I'm still happy with these arrangements, but what I was unprepared for was the pregnancy period itself. I've had a series of issues starting at the second trimester, including SPD, which have massively impacted my ability to do my job. With the limitations on my abilities, I've probably already delayed my career progression by 1-2 years, and this is without even a baby yet -- and talking with senior women suggested that ML and caring for a baby would give a 2-3 year delay. What is frustrating is that there I things I could have put in place, just like I did for the post natal period, that could have mitigated (although not erased) some of this impact, had I been aware of the potential for such debilitating effects.

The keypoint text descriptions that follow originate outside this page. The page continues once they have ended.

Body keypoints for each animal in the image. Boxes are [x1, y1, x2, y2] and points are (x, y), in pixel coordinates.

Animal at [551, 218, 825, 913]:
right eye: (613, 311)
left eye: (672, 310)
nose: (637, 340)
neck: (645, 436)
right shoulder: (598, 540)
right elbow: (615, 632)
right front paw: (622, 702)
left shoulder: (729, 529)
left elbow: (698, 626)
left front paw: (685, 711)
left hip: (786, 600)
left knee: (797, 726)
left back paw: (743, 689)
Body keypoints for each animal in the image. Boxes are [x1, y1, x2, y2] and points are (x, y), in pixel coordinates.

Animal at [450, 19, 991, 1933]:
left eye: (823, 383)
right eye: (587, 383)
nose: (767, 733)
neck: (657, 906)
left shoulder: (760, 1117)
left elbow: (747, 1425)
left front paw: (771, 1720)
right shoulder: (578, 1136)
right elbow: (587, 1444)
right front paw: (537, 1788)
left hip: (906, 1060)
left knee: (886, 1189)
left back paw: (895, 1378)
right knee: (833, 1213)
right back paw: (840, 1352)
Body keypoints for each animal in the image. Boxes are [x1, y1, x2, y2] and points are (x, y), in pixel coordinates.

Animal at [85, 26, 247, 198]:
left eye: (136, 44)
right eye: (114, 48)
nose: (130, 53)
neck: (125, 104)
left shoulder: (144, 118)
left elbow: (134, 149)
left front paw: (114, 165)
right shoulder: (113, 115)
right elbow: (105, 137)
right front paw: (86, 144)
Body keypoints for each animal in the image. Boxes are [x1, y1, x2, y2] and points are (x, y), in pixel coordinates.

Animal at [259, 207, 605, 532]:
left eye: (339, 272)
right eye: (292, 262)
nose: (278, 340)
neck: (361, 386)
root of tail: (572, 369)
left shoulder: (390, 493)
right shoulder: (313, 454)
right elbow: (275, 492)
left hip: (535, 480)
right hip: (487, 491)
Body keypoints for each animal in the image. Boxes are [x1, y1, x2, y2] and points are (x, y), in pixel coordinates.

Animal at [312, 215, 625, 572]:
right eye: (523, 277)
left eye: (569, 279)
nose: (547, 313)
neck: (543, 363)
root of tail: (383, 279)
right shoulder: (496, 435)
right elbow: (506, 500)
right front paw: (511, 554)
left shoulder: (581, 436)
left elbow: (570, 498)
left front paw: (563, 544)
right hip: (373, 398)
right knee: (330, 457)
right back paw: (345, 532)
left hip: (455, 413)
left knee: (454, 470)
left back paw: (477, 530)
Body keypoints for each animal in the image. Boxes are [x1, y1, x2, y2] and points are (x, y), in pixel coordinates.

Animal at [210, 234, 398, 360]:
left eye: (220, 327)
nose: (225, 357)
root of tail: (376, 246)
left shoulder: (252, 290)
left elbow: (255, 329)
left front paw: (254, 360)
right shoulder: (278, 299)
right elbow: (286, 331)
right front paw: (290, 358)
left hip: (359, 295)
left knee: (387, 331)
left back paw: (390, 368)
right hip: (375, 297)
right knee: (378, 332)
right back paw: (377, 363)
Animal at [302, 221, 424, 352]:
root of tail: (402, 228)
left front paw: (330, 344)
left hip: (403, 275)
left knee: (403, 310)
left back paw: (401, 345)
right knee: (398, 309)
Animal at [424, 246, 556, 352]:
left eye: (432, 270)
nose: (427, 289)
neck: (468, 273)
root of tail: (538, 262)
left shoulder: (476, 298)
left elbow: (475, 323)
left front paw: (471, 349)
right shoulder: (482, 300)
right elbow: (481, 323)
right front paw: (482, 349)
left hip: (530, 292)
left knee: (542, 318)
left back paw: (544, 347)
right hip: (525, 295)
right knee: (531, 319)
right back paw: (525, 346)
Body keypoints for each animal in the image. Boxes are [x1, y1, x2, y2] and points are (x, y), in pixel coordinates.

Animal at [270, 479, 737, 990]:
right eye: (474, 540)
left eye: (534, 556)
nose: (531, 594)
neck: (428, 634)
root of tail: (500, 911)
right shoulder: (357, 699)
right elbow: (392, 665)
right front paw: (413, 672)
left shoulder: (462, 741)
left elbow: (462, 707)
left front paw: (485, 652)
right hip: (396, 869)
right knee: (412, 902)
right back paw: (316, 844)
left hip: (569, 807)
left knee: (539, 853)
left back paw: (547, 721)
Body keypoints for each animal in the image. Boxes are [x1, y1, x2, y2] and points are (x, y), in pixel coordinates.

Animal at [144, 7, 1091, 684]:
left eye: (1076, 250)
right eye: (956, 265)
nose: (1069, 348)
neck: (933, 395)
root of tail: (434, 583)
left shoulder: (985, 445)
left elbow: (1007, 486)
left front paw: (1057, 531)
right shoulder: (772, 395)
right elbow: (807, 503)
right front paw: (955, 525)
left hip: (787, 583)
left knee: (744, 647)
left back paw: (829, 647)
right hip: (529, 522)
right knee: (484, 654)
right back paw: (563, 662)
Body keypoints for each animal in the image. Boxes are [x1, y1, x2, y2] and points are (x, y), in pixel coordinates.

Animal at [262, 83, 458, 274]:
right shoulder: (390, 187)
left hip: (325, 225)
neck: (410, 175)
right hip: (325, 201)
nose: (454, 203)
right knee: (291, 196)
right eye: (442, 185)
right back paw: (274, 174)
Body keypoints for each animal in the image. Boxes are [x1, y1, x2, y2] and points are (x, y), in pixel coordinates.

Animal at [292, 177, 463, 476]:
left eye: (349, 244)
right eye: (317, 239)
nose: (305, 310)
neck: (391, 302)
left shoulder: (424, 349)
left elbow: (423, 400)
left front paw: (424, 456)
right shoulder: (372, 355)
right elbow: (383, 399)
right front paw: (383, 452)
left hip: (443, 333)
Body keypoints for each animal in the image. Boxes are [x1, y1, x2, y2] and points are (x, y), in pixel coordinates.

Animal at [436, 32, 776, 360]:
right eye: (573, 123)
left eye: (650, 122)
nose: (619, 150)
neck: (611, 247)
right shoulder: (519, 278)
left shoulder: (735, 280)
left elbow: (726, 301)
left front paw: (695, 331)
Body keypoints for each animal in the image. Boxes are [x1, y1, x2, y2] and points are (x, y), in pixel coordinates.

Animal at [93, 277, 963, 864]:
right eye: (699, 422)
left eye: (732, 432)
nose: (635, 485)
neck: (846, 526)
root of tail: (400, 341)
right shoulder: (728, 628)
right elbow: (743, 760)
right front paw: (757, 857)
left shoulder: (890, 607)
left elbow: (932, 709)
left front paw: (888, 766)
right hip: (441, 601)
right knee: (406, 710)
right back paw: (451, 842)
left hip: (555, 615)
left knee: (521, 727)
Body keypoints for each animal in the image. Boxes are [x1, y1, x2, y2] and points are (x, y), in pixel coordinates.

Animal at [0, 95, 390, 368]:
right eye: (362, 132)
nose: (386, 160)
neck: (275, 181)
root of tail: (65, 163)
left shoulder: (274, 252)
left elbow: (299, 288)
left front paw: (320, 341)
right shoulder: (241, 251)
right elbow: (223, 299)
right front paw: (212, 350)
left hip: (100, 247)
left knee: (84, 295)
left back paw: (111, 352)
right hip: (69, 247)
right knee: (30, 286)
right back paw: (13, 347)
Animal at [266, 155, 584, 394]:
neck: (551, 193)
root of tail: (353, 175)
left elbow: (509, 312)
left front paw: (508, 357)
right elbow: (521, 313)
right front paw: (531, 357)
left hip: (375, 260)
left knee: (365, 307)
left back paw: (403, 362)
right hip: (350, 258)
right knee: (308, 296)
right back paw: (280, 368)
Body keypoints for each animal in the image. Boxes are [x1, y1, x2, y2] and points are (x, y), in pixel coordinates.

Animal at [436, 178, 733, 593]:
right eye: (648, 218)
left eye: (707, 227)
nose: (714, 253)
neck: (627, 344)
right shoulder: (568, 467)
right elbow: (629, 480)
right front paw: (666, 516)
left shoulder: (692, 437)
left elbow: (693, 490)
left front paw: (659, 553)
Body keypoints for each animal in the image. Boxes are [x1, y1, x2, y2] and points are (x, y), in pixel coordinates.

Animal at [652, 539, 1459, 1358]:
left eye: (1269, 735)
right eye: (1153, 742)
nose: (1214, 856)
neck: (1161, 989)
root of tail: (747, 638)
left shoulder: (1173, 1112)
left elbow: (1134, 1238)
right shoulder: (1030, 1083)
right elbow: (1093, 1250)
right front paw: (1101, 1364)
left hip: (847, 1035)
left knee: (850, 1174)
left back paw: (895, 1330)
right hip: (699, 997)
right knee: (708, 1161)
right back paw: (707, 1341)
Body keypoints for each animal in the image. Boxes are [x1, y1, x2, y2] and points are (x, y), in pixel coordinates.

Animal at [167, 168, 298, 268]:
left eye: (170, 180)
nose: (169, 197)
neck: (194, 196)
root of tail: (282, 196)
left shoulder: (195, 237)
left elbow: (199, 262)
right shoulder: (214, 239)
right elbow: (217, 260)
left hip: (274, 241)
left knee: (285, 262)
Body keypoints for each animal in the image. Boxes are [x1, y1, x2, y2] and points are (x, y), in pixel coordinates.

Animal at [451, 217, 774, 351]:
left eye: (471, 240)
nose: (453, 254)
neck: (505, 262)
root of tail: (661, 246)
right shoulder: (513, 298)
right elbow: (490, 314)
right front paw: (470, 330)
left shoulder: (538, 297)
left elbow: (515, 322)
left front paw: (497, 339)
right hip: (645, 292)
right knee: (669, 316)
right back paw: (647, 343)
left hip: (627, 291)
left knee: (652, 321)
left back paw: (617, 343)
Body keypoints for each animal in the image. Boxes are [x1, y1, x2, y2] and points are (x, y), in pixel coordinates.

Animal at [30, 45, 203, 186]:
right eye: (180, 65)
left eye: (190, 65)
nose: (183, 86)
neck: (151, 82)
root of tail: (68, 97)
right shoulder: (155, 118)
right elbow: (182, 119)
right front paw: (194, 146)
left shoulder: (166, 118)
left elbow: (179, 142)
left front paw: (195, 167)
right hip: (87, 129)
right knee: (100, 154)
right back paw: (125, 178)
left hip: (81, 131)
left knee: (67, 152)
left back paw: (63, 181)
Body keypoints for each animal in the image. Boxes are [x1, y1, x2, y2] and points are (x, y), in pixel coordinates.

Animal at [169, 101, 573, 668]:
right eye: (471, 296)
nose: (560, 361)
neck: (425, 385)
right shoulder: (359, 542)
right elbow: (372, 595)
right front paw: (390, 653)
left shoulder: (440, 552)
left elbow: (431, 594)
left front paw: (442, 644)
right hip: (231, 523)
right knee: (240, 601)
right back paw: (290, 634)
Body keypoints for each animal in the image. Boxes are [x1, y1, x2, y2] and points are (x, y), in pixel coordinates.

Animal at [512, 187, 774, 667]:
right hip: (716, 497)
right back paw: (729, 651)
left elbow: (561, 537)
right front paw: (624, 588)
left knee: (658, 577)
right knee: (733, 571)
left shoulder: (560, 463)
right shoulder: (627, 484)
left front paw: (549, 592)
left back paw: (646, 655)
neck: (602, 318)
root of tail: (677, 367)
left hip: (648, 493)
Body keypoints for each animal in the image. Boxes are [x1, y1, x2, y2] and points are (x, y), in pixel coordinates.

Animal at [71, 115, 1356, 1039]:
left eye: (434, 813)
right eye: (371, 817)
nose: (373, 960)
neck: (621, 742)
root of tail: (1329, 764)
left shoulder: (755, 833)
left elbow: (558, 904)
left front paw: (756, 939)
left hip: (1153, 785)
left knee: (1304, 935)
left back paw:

I'm wondering why I never ran across any advice about this period. Is it just that such issues are really rare? But in reading now pregnancy-things (which, perhaps I should have read before, rather than exclusively pregnancy+career things), I see information like 50-60% of women develop carpal tunnel. Given how prevalent typing is in all professions, this strikes me as a high incidence of a work-impacting condition. I found a paper (link) that says that 50% of pregnant women have at least one complication, and they seemed not even to count things like SPD, carpal tunnel, and sciatia that don't present a problem for the baby and produce only (potentially debilitating) pain. Among the 8 women at work I've discussed things with since I became pregnant: 2 volunteered no information about pregnancy complications; 1 had mild SPD and pre-eclampsia; 1 was put on bed rest from 5 months; 2 had severe SPD to the extent of needing mobility aids; and 2 had moderate SPD. Even if you add in the 5 more senior women I didn't speak with (and I'm only sure 2 of them have had kids), that's still a pretty high rate of work-impacting issues. Interestingly, only the woman with pre-eclampsia mentioned her condition before I too became pregnant and she did not mention the SPD until I developed it. Perhaps my obvious mobility issues have drawn out preferentially SPD-stories, but the fact is, they were there to draw out...
So could I have been better prepared? Or do I just happen to work in a place with a bunch of unlucky women? And if I could have been better prepared, why aren't semi-debilitating conditions mentioned in career advice?